(Reading text)
----
After enabling LMS, the training proceeds without issue:

git diff
--- a/imagenet/main.py
+++ b/imagenet/main.py
@@ -90,6 +90,7 @@ def main():
                      world_size=args.world_size)
 # create model
 + torch.cuda.set_enabled_lms(True)
   if args.pretrained:
      print("=> using pre-trained model '{}'".format(args.arch))
      model = models.__dict__[args.arch](pretrained=True)
python main.py -a resnet152 -b 256 [imagenet-folder with train and val folders]
=> creating model 'resnet152'
Epoch: [0][0/5005] [...]
Epoch: [0][10/5005] [...]
Epoch: [0][20/5005] [...]
Epoch: [0][30/5005] [...]
Epoch: [0][40/5005] [...]
Epoch: [0][50/5005] [...]
Epoch: [0][60/5005] [...]
[...]

WML CE PyTorch API Extensions for LMS

Large Model Support extends the torch.cuda package to provide the following control and tuning interfaces.

torch.cuda.set_enabled_lms(enable): Enable/disable Large Model Support.
Parameters: enable (bool): desired LMS setting.
torch.cuda.get_enabled_lms(): Returns a bool indicating whether Large Model Support is currently enabled.
----
Stored items:
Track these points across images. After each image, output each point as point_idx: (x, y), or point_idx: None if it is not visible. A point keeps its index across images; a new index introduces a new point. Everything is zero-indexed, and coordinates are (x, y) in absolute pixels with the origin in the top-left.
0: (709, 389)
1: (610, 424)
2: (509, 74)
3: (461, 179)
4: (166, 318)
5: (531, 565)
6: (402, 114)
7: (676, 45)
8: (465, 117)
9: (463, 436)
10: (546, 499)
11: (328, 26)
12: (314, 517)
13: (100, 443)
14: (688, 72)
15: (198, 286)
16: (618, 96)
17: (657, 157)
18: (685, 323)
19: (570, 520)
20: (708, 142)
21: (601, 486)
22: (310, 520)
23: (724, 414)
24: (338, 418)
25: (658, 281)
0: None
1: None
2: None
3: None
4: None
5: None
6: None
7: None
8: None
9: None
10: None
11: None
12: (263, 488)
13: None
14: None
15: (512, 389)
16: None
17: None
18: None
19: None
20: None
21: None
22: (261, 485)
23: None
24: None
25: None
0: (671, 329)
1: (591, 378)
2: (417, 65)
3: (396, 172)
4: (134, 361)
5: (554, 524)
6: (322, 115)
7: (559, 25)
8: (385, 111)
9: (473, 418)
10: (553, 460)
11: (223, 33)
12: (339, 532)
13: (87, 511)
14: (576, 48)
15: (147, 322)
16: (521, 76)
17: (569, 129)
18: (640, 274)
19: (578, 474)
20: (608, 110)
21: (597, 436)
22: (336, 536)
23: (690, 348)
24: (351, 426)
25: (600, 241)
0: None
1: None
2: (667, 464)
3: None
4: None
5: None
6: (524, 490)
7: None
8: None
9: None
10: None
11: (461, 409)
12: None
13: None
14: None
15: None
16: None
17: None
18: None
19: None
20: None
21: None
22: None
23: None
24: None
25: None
----
(Complete the following)
[1] Write out the stretch of the Large Model Support excerpt from "WML CE PyTorch" through "Large Model Support.", copying it word for word.
[2] Answer these questions from the Large Model Support excerpt:
(a) Which model architecture does the training command pass with -a?
(b) What type does the enable parameter of torch.cuda.set_enabled_lms take?
(c) What does torch.cuda.get_enabled_lms() return?

(Task-by-task solutions)
[1]
WML CE PyTorch API Extensions for LMS

Large Model Support extends the torch.cuda package to provide the following control and tuning interfaces.

torch.cuda.set_enabled_lms(enable): Enable/disable Large Model Support.

[2]
(a) resnet152
(b) bool
(c) A bool indicating whether Large Model Support is currently enabled.